Robert C. Martin recently dropped a framework on X that makes most AI-assisted coding look like glorified autocomplete. His agent pipeline doesn't ask an all-knowing model to "just build the thing." Instead, it runs your vague requirements through six disciplined transformation stages—each more formal than the last, each requiring less human babysitting until the Architect agent sits there running mutation tests while you grab coffee.
The Six-Stage Pipeline
The system transforms informal specs into verified production code through a strict sequence: Informal Specs → Hard Specs (Specifier Agent) → Gherkin Feature Files (Specifier Agent again) → Acceptance Tests + Unit Tests + Implementation (Coder Agent) → Complexity Control + Property Tests (Refactorer Agent) → Mutation Testing (Architect Agent). The key constraint? Each agent only sees output from the previous stage. The Coder never reads your informal notes—it gets Gherkin or nothing. If the Gherkin is ambiguous, it asks for clarification rather than guessing.

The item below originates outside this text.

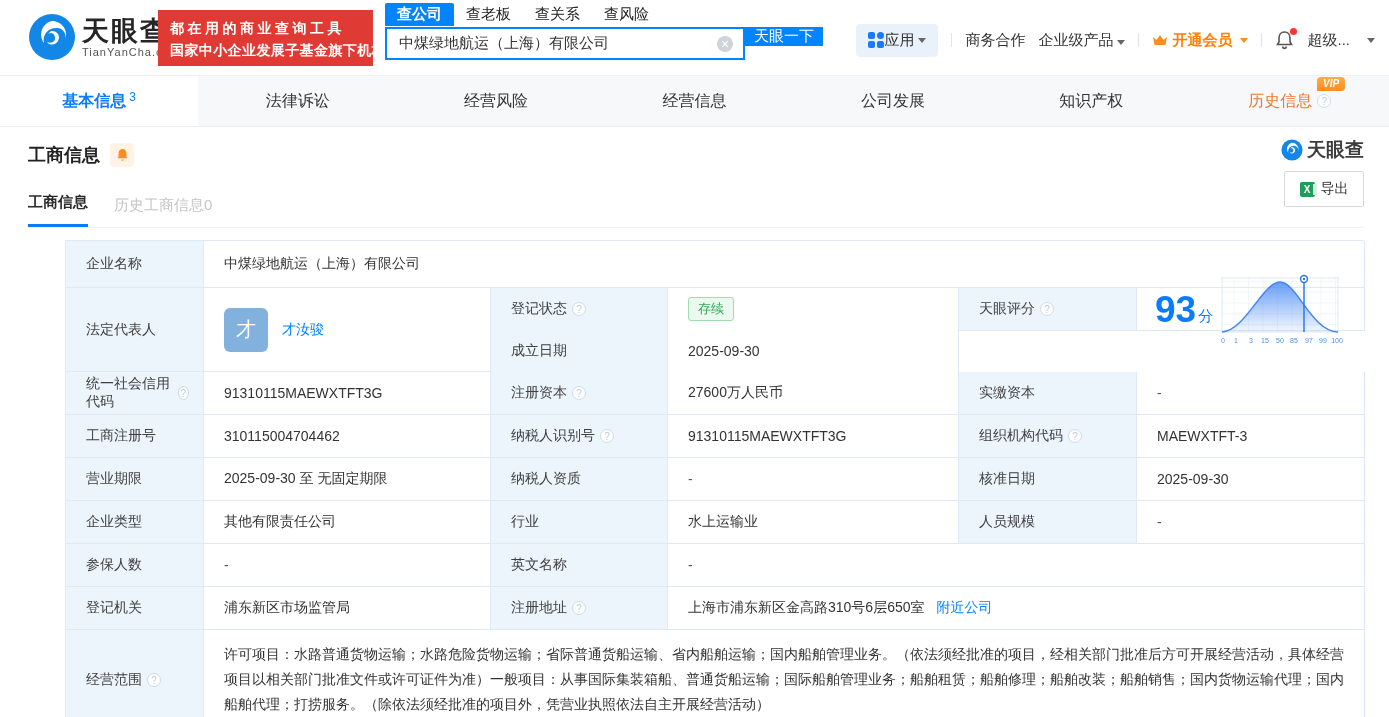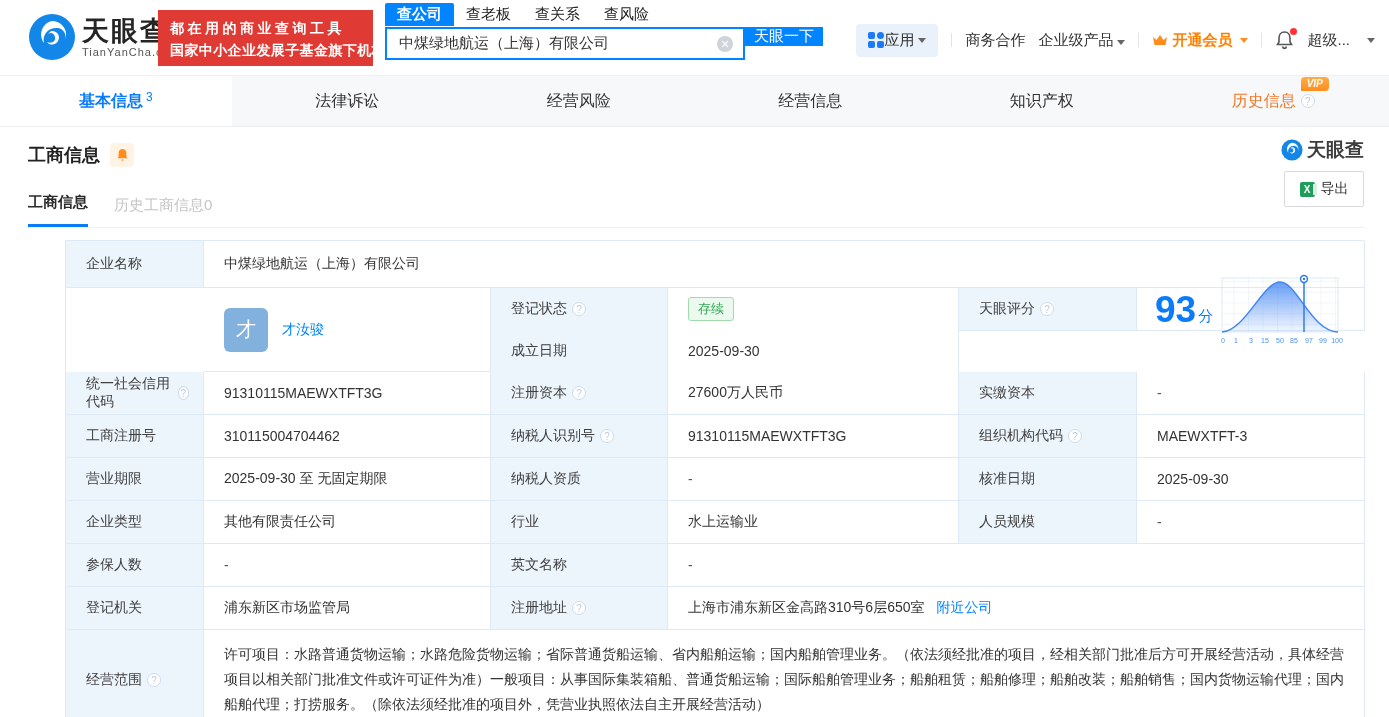"公司发展" div.tab { html: none -> <div>公司发展</div> }
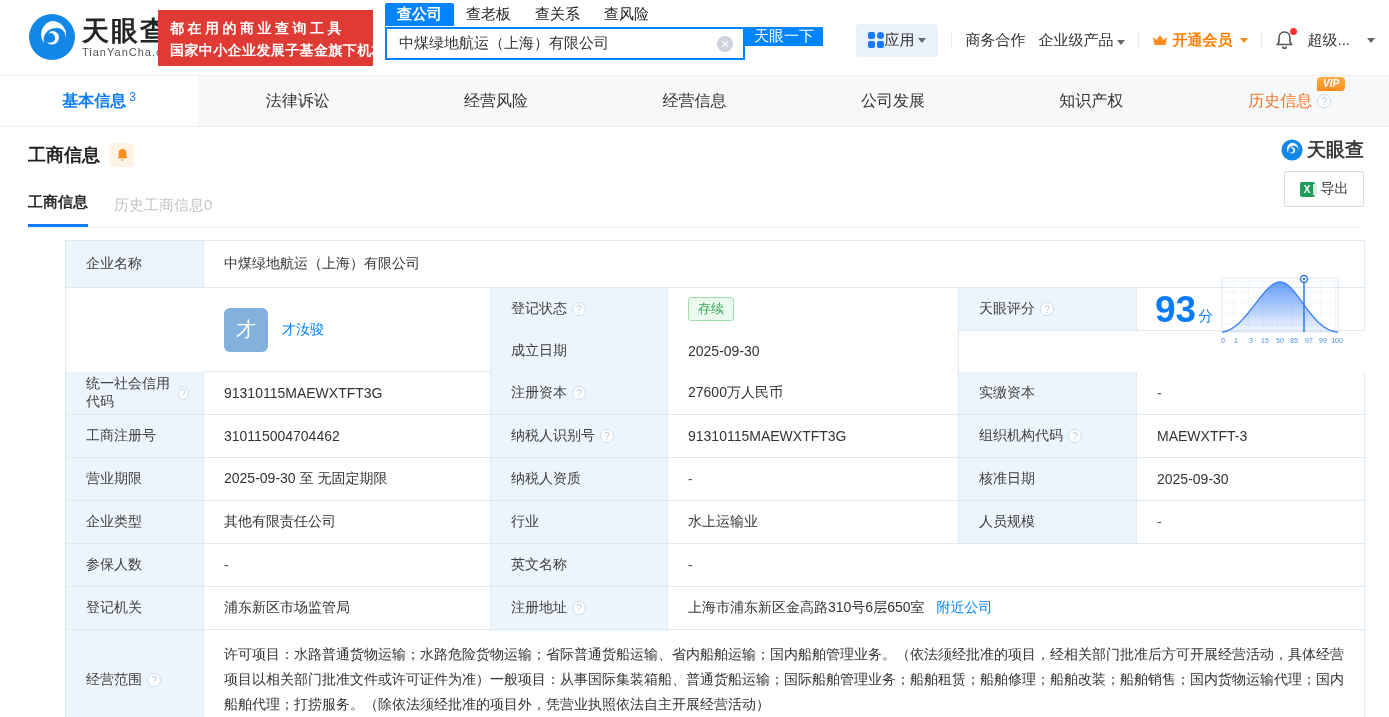"法定代表人" div.cell { html: none -> <div>法定代表人</div> }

Where Humans Actually Matter
Human involvement is front-loaded where judgment counts: you write the initial informal specs, review and correct the hard task list, spot-check the generated Gherkin scenarios. After that? The pipeline runs unattended. You return when the Architect finishes its mutation passes. This isn't about removing humans—it's about putting human attention exactly where it moves the needle and letting CPU cycles handle the rest.
Mutation Testing: Where It Gets Serious
The Architect Agent runs two distinct mutation testing passes, both CPU-intensive by design. First, Stryker.NET mutates the C# source code directly—flipping > to >=, changing + to -, inverting boolean conditions—then fires the full test suite at each mutant. A surviving mutant (one that passes tests despite an injected defect) means a coverage gap. The Architect writes the exact test needed to kill it. Second, Gherkin mutation modifies the feature files themselves—changing values in Given/Then steps, removing scenarios—to verify every scenario actually exercises code. A Gherkin mutation that survives means a step binding is broken or the scenario was never wired up.

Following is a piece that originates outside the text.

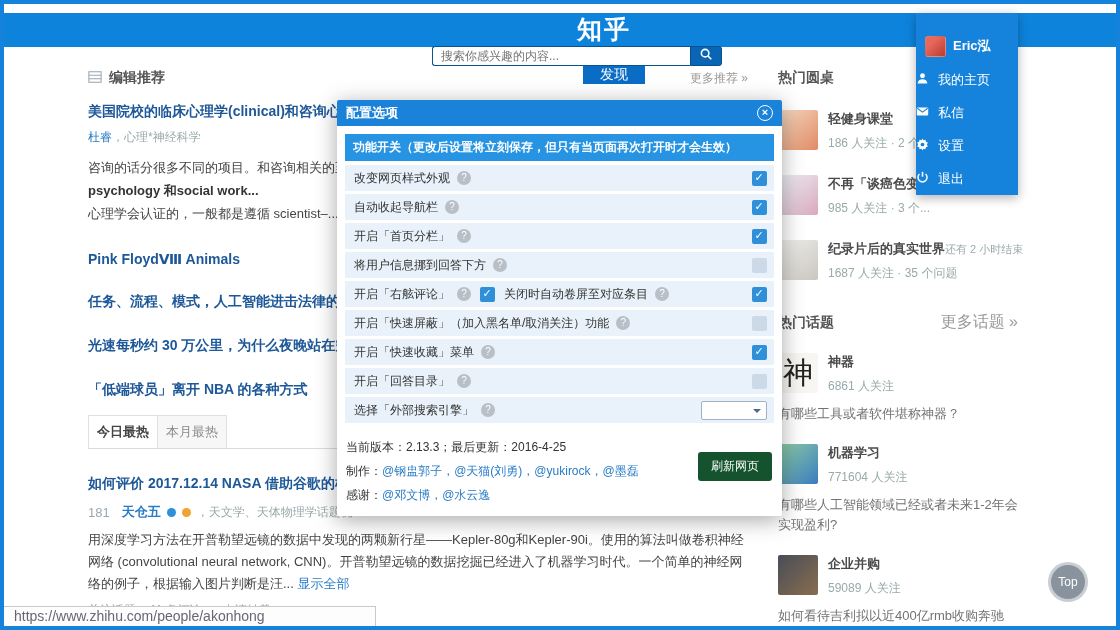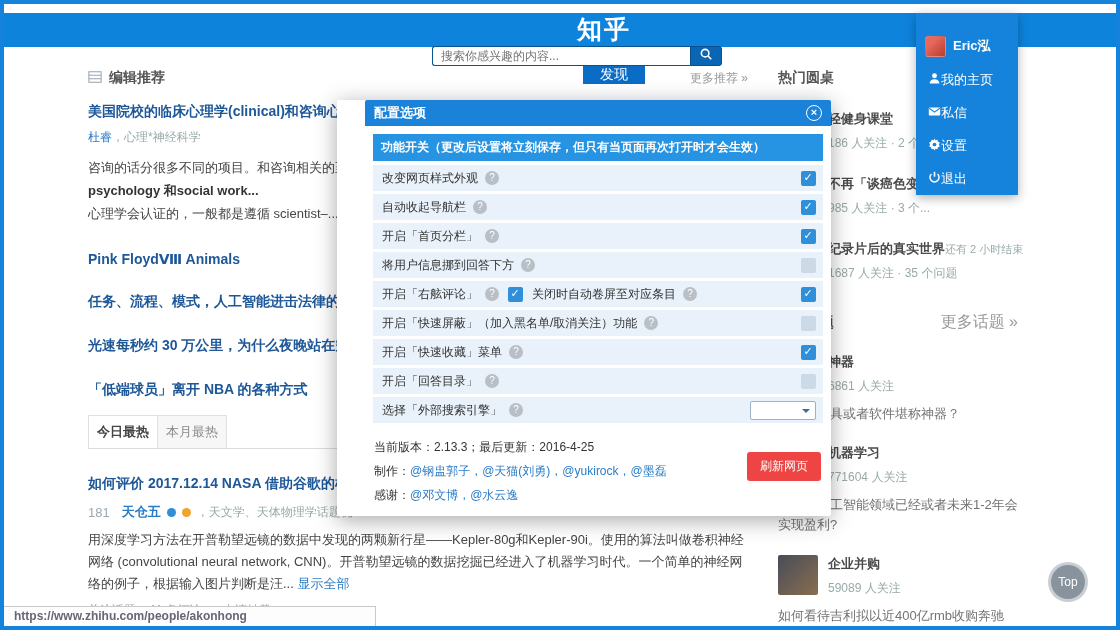"我的主页" .um-item { gap: none -> 9px; padding-left: 12px -> none }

Complexity Control and Property Tests
Before mutation testing, the Refactorer Agent enforces cyclomatic complexity below 6 using CRAP (Change Risk Anti-Patterns) metrics via dotnet-crap. A CalculateEffectivePrice method with complexity 8 gets refactored into three separate methods—IsDiscountActive, ApplyDiscount, and the main method—each scoring 3 or below. The Refactorer then adds FsCheck property-based tests that verify invariants across arbitrary inputs, like "effective price is never negative" holding true for all possible basePrice and discountAmount combinations.
Why This Architecture Works
The pipeline treats ambiguity as technical debt. Each transformation stage removes a layer of fuzziness: informal → hard specs eliminates vagueness; hard specs → Gherkin strips implicit context; Gherkin → acceptance tests removes implementation assumptions; unit tests cover untested internals; mutation tests eliminate false confidence. By the time output returns, code is verified at every layer—not because an agent promised correctness, but because the system structurally cannot advance without passing each gate.
Key Takeaways
- Agents only see outputs from the previous stage—no context leaks between transformation steps
- Human oversight concentrates at the front (requirements judgment) and back (final review)
- Mutation testing catches what code coverage misses: tests that pass despite injected defects
- CRAP complexity enforcement prevents clever-but-unmaintainable solutions
- Property-based tests with FsCheck verify invariants across unbounded input spaces
The Bottom Line
This isn't AI coding—it's formalisation-as-a-service. Raw compute is the price of structural guarantees, and that trade is worth it for code you can trust without re-reading every line yourself. If you're still prompting a single agent to "build the discount system" and hoping for the best, you're doing it wrong.